Man wearing a hat with card stating "Bread or Revolution"

Man wearing a hat with card stating "Bread or Revolution" at the IWW (Industrial Workers of the World) rally in Union Square, New York City on April 11, 1914 - Library of Congress, Prints and Photographs Division


By Steve Thornton

Free Speech in America? For working people in the early 1900s, this right was gravely restricted. Until workers and their unions fought for it—in the courts and in the streets—the First Amendment was an illusion for many Connecticut citizens.

In 1791, a sufficient number of states approved the Bill of Rights, which guaranteed that Congress could not infringe on the right of free speech or assembly (our state was not among those voting). But in practice, ordinary people could not speak on public property unless they won explicit permission from local authorities.

Laws Used to Suppress Union Movement

Hartford’s Amalgamated Trades Union wanted to use Bushnell Park for a mass meeting in 1884. The Board of Aldermen approved the rally. The Mayor vetoed the Board’s action. Special meetings were called to reject the veto and uphold the union’s request. “The general argument was that the park belonged to the people,” the Hartford Courant reported.

Despite that democratic sentiment, local authorities’ right to limit rallies or speeches on public property was affirmed by a US Supreme Court ruling (Davis v. Massachusetts) in 1897 when a reverend challenged a Boston law. The Court wrote that the Constitution “does not have the effect of creating a particular and personal right in the citizen to use public property in defiance of the Constitution and laws of the state.”

For the next four decades, local Connecticut activists suffered the consequences of that decision. Enforcers frequently targeted groups, including unions, suspected—rightly or wrongly—of being aligned with socialist or communist politics. In 1904, for example, union organizers were arrested for violating Torrington‘s “hand-bill law” when they distributed leaflets. In 1912, socialist Cornelius Foley tried to speak in downtown Hartford but was denied permission, forcing him to a corner where hustlers hawked medical cures and novelties. In 1914 another socialist began to talk in front of Parson’s Theater but was interrupted by a police officer. The soap-box orator was charged with breach of peace for speaking in public without a license.

Workers Use Civil Disobedience Tactics

The Industrial Workers of the World (IWW), popularly known as the Wobblies, devised a strategy to win the freedoms that the law denied them. The radical union mounted “free speech fights” wherever authorities banned their organizing efforts. They defied local laws and filled the jails, forcing local governments to go broke or give in. Despite the terrible hardships they faced in jail, the Wobblies compelled cities from Spokane to San Diego to rescind legal prohibitions.

In Willimantic, IWW organizer J.T. Bienowski threatened to bring in dozens of other union activists to challenge a 1912 city ban on street speaking. He didn’t have to follow through on the threat: a month later 500 workers crowded Lincoln Square to hear Wobbly Ben Legere speak for over an hour with no police interference. In Bridgeport and Waterbury, however, IWW organizers defied similar city ordinances and paid the price.

In 1919 the Connecticut General Assembly enacted laws aimed at the IWW. Long jail sentences could be imposed for speaking in a “disloyal, scurrilous or abusive manner,” addressing 10 or more people in a way that could “injuriously affect” the state government, or carrying a red flag.IWWLAbel

Not until 1939 did the US Supreme Court validate one of the basic concepts of free speech as we now know it. Again, a union championed the change. After the IWW was effectively disrupted by the government, the Congress of Industrial Organizations (CIO) took up the cause of America’s workers. In New Jersey, the CIO challenged political boss Frank Hague who, in 1937, had banned public union meetings by invoking a city ordinance that barred the assembly of persons seeking to obstruct government by unlawful means. The Court ruled that the use of public places was “a part of the privileges, immunities, rights and liberties of citizens.”

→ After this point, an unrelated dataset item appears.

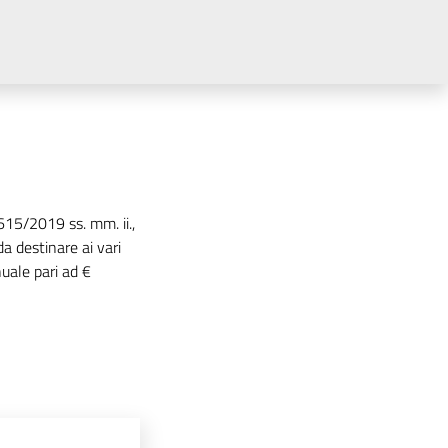
615/2019 ss. mm. ii.,
da destinare ai vari
uale pari ad €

Although the ruling did not acknowledge past abuses of workers’ freedom of assembly, the First Amendment was finally becoming a reality for a greater number of citizens. And eventually, our state followed suit. In 1939, 150 years after its original passage, Connecticut finally ratified the Bill of Rights.

Steve Thornton has been a labor union organizer for 35 years and writes on the history of working people.